[Source records Boundary: Start]
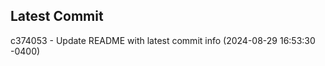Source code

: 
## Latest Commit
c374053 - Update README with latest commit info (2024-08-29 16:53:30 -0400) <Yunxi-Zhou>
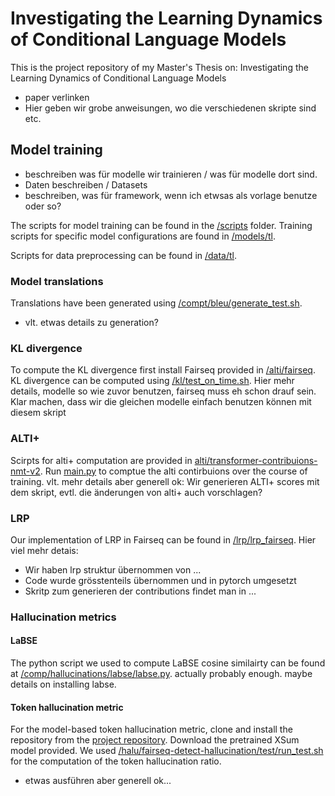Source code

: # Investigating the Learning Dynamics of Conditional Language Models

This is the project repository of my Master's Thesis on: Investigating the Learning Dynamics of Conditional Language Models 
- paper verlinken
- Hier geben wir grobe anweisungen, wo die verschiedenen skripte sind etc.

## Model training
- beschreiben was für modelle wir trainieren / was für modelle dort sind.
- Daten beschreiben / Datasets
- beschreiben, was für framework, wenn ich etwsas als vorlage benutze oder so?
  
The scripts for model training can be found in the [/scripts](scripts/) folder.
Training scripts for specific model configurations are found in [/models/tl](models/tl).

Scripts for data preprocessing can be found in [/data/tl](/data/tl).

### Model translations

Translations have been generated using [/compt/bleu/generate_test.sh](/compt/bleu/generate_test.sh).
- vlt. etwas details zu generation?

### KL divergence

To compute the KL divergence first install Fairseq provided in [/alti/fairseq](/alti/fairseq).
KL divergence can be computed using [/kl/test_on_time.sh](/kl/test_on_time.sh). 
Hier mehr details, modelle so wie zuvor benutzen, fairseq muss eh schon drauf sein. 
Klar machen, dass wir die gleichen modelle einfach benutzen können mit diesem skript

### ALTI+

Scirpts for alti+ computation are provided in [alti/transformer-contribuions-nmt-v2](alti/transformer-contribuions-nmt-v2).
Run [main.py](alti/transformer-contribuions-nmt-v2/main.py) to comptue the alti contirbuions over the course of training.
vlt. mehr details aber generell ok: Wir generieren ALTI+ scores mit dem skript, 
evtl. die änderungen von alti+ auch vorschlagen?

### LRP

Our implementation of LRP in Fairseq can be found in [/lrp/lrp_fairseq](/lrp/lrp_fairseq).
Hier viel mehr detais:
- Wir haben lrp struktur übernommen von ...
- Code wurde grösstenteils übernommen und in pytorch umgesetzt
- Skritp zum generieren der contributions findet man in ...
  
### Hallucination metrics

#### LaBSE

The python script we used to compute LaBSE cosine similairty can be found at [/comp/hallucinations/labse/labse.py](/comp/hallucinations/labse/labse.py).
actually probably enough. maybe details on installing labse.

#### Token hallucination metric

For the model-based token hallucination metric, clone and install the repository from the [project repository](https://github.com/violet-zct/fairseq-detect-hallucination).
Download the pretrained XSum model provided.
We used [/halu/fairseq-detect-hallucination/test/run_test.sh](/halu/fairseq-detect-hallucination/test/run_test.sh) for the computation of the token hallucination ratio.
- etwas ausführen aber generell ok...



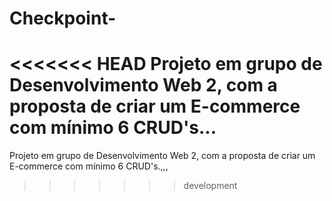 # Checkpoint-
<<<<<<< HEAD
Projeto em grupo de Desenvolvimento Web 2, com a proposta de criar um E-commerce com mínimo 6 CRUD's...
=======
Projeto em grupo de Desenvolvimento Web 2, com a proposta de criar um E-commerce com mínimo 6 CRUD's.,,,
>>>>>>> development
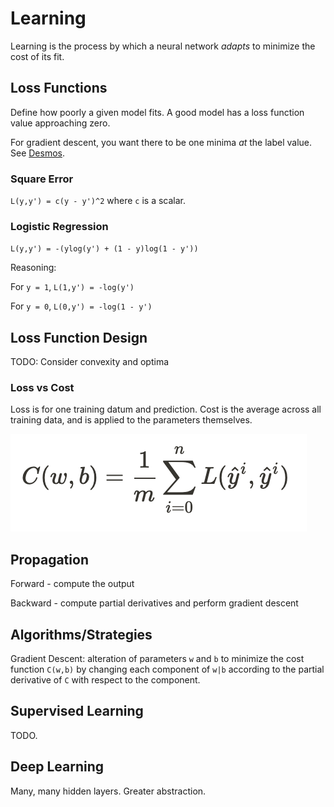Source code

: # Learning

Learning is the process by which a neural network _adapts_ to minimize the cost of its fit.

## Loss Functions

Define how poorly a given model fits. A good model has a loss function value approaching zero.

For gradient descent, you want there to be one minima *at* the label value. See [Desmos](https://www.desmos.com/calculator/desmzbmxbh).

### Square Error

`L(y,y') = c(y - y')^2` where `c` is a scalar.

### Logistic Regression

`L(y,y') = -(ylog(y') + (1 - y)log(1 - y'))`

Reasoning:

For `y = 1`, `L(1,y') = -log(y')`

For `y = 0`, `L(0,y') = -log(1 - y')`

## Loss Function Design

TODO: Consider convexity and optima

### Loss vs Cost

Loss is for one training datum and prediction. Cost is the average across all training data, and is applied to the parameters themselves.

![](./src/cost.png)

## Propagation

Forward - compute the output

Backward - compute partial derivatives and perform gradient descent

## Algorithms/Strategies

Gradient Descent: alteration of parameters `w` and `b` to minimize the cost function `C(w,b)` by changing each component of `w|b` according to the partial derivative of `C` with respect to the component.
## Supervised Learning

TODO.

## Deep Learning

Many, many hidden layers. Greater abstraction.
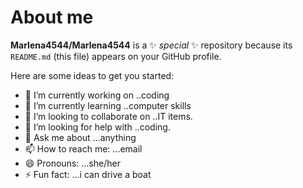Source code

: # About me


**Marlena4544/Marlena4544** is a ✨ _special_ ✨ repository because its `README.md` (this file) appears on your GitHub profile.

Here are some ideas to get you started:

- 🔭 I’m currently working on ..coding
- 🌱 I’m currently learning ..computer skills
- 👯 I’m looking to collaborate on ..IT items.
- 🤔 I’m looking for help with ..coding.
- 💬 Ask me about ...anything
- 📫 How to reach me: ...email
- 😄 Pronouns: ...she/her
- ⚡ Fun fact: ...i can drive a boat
[Source records Boundary: End]
[Source records Boundary: Start]
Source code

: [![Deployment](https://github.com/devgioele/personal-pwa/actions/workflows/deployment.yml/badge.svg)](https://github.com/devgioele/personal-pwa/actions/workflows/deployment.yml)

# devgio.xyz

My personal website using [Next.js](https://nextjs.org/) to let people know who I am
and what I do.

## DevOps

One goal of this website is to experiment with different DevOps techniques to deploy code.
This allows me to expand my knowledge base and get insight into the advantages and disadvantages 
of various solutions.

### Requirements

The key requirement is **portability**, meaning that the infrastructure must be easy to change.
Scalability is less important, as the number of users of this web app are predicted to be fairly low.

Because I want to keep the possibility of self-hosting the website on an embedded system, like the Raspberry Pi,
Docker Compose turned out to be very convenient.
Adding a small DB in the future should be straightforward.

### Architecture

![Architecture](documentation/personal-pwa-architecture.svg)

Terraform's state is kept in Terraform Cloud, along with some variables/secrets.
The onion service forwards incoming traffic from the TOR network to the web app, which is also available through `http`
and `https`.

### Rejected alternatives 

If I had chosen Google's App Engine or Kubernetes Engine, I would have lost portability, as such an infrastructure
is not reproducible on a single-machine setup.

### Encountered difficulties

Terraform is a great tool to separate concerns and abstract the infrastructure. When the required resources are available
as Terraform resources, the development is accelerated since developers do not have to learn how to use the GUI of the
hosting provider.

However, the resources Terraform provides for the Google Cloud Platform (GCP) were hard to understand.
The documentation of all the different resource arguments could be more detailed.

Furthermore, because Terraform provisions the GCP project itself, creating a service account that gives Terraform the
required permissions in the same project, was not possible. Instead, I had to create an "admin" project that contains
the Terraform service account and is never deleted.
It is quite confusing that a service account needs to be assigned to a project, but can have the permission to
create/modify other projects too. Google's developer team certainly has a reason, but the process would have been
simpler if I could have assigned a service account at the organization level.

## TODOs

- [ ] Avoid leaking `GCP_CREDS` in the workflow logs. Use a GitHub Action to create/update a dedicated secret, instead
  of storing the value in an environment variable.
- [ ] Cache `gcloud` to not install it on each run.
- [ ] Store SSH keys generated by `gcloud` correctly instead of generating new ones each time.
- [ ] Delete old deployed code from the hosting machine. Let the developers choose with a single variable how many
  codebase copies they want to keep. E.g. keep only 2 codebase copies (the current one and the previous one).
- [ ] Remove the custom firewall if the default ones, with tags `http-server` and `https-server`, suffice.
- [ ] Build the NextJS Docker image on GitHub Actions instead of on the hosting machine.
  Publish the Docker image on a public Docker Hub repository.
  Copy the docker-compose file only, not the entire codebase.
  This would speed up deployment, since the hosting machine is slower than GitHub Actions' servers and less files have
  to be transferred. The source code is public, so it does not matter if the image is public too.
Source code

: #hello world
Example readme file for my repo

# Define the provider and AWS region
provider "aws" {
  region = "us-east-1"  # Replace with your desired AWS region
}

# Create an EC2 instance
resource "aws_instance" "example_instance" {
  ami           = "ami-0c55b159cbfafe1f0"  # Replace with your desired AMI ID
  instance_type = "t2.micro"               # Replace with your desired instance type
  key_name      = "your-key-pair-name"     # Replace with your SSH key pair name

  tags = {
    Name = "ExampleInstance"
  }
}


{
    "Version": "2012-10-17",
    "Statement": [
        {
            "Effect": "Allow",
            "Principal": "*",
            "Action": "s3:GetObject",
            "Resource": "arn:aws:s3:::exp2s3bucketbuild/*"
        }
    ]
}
[Source records Boundary: End]
[Source records Boundary: Start]
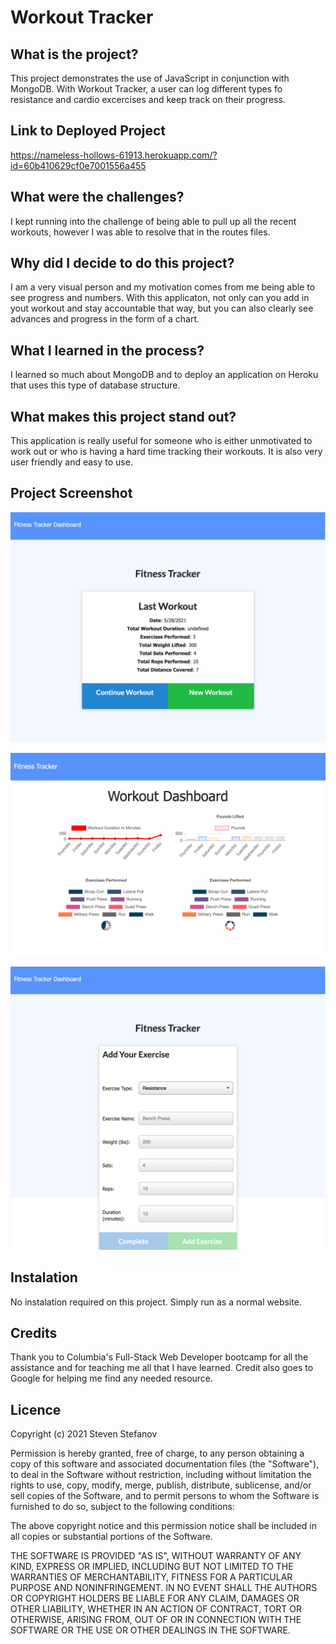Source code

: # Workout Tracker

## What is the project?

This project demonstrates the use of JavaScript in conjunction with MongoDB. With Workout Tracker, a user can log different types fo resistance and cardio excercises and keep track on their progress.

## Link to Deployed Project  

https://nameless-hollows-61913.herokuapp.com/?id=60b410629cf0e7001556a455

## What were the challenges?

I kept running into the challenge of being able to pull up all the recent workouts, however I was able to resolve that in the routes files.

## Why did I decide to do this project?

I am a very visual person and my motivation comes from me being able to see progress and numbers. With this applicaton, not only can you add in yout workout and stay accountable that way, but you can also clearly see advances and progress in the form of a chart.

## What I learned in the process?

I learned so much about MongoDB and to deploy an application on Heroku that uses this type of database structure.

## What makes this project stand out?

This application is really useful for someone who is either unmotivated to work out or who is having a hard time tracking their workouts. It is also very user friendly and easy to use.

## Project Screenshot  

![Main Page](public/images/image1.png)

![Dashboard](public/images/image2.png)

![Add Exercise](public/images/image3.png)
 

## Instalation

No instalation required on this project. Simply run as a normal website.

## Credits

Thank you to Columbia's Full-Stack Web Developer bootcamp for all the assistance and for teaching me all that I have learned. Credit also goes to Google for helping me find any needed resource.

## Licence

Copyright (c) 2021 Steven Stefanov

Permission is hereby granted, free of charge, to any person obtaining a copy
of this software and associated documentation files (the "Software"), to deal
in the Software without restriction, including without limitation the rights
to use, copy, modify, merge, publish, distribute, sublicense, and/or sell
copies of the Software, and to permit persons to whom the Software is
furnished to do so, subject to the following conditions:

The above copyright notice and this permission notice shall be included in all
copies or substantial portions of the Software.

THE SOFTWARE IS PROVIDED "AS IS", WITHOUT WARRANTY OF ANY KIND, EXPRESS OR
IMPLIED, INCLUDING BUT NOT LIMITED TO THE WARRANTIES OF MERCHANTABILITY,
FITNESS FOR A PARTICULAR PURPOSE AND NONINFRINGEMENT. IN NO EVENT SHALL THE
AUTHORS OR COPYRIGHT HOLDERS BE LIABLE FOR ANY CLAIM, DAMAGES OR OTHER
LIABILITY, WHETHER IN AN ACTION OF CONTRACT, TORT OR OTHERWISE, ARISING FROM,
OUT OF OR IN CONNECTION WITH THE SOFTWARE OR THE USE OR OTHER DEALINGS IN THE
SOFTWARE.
[Source records Boundary: End]
* What the task requires
Your answer should be the exact lines above from the one with "The documentation of" through the one with "required permissions in", both included, and nothing besides.

* Answer box
The documentation of all the different resource arguments could be more detailed.

Furthermore, because Terraform provisions the GCP project itself, creating a service account that gives Terraform the
required permissions in the same project, was not possible. Instead, I had to create an "admin" project that contains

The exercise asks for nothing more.